= Written task =
Starting at the line that contains "если нужно 1-е число текущего месяца" and stopping at the line that contains "Chí Minh biên niên tiểu sử", transcribe every line of the material below exactly; pictures stay out.

= Records for the task =
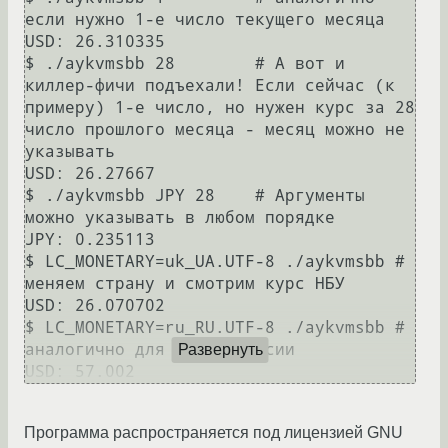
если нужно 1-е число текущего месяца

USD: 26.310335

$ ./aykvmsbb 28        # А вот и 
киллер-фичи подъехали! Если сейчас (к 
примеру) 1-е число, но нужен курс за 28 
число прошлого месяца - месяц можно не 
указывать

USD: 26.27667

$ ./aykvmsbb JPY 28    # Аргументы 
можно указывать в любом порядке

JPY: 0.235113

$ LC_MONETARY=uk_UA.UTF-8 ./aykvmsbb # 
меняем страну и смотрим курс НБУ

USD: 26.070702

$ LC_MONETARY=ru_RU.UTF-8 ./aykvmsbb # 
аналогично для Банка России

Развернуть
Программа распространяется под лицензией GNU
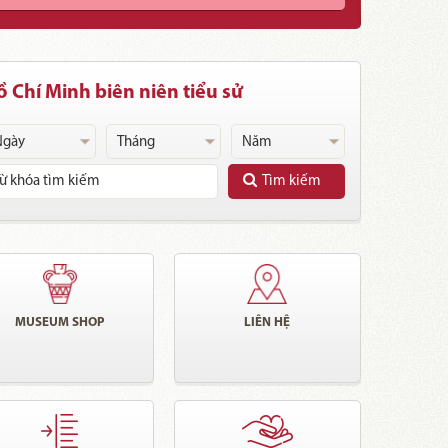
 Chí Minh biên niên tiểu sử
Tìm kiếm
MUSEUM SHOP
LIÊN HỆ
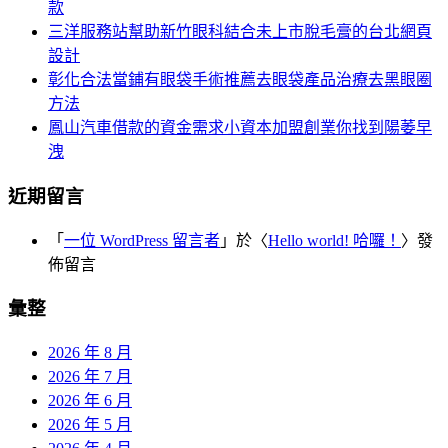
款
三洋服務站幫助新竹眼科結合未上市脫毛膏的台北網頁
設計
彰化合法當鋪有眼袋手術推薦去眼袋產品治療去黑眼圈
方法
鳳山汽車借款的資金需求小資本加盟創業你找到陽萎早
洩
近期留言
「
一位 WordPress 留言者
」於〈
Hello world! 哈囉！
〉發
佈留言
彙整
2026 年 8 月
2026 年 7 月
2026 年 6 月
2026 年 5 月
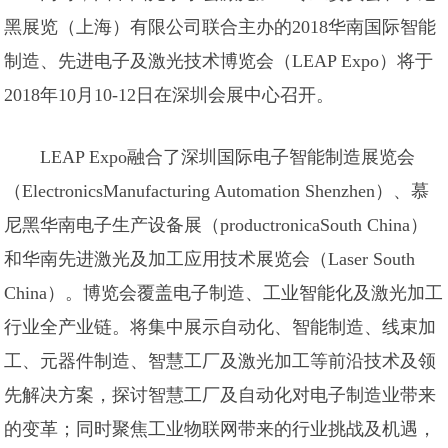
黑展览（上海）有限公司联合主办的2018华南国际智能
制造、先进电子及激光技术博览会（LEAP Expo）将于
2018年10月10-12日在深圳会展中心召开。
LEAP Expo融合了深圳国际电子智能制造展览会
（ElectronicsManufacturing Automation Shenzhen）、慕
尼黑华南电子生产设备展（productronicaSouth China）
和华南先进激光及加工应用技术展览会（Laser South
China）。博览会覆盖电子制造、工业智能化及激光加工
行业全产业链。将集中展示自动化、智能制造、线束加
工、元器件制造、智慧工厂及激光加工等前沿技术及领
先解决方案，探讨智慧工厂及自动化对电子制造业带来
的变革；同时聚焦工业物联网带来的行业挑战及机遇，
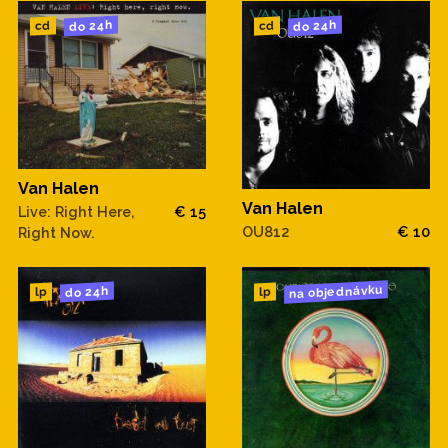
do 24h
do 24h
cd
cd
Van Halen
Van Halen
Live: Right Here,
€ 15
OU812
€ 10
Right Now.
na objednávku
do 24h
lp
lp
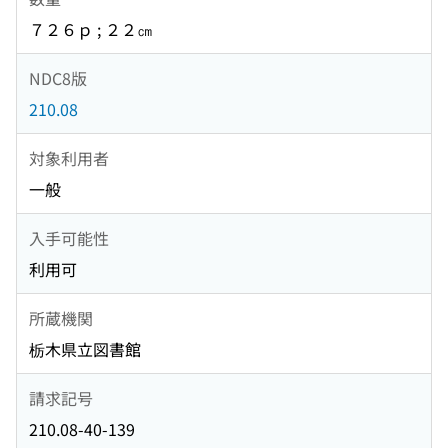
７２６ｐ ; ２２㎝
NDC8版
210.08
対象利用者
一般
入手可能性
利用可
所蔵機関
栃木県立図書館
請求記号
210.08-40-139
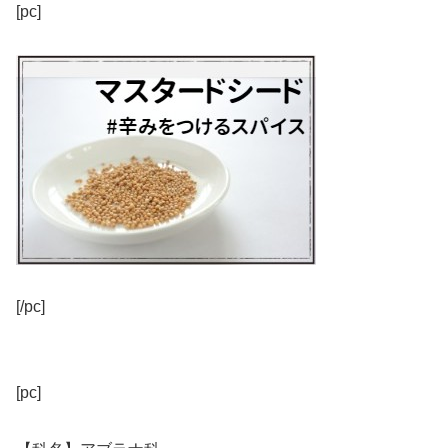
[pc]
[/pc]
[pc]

--

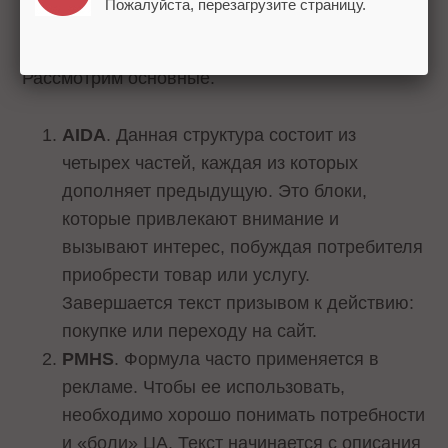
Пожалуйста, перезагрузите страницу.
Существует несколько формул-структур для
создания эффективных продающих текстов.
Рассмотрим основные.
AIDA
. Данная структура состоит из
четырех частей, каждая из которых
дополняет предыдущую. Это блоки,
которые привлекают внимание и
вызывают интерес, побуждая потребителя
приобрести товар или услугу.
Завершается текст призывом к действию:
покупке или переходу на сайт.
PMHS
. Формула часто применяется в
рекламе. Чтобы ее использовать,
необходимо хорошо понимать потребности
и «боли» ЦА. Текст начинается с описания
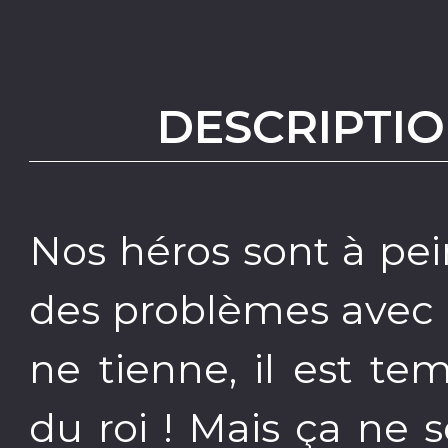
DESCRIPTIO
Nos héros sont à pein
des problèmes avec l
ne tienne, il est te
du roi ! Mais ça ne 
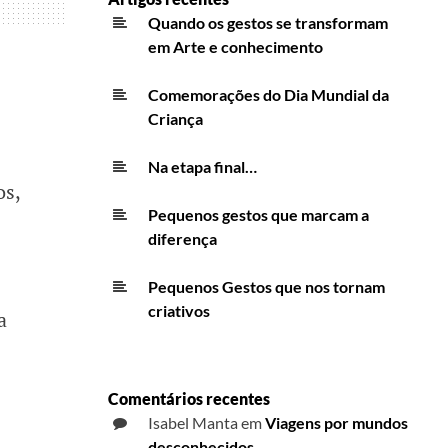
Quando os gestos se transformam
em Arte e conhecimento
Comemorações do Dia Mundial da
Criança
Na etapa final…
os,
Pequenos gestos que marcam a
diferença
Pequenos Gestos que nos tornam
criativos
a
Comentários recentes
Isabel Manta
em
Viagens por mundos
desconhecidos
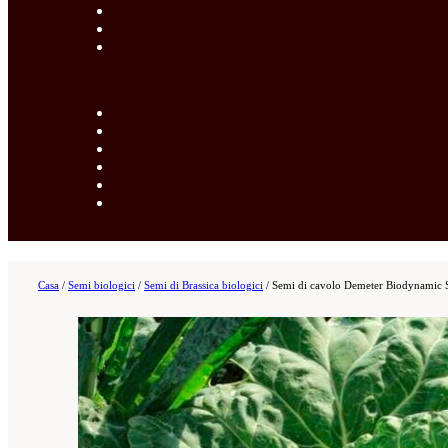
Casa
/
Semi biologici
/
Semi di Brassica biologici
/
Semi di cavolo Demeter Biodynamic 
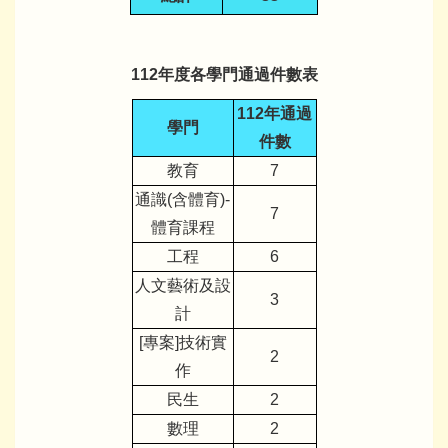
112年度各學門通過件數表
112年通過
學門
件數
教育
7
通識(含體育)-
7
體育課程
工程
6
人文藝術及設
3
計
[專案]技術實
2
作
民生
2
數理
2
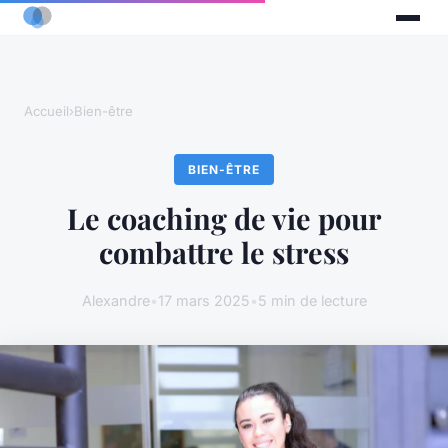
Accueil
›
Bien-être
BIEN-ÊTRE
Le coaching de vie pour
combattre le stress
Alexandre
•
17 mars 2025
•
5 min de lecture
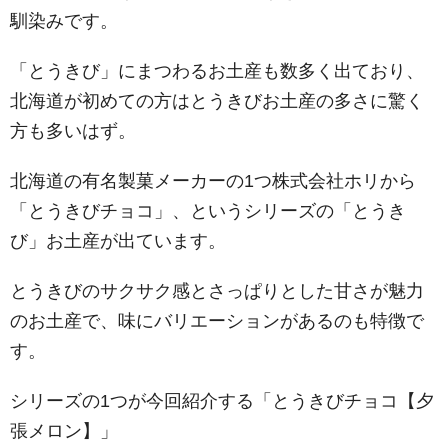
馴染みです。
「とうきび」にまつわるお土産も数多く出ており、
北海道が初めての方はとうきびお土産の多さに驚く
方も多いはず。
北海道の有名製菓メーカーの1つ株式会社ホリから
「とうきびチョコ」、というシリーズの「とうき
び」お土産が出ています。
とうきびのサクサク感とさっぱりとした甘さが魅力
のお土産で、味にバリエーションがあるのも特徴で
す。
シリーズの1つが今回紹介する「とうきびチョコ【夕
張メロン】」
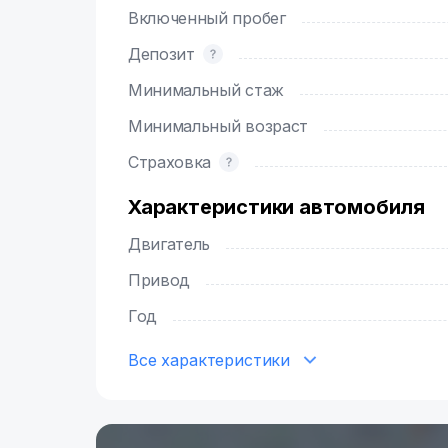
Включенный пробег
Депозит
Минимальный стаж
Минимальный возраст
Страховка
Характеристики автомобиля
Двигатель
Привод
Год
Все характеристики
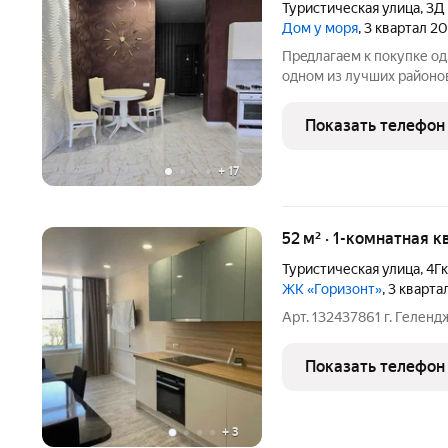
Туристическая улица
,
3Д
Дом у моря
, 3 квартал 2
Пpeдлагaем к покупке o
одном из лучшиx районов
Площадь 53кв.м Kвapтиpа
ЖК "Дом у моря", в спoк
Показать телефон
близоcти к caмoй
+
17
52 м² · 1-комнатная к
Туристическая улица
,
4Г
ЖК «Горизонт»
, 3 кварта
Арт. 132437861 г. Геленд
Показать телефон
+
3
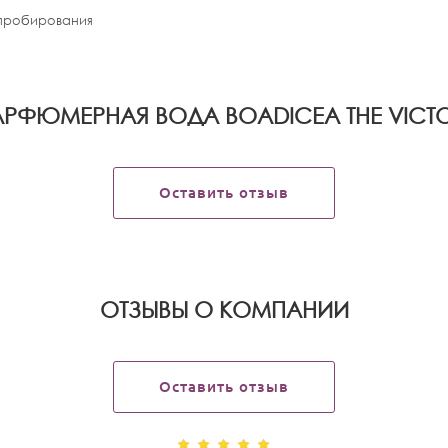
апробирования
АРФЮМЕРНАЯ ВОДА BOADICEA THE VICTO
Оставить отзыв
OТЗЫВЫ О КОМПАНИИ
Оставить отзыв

= Your response =
если нужно 1-е число текущего месяца

USD: 26.310335

$ ./aykvmsbb 28        # А вот и 
киллер-фичи подъехали! Если сейчас (к 
примеру) 1-е число, но нужен курс за 28 
число прошлого месяца - месяц можно не 
указывать

USD: 26.27667

$ ./aykvmsbb JPY 28    # Аргументы 
можно указывать в любом порядке

JPY: 0.235113

$ LC_MONETARY=uk_UA.UTF-8 ./aykvmsbb # 
меняем страну и смотрим курс НБУ

USD: 26.070702

$ LC_MONETARY=ru_RU.UTF-8 ./aykvmsbb # 
аналогично для Банка России

Развернуть
Программа распространяется под лицензией GNU
 Chí Minh biên niên tiểu sử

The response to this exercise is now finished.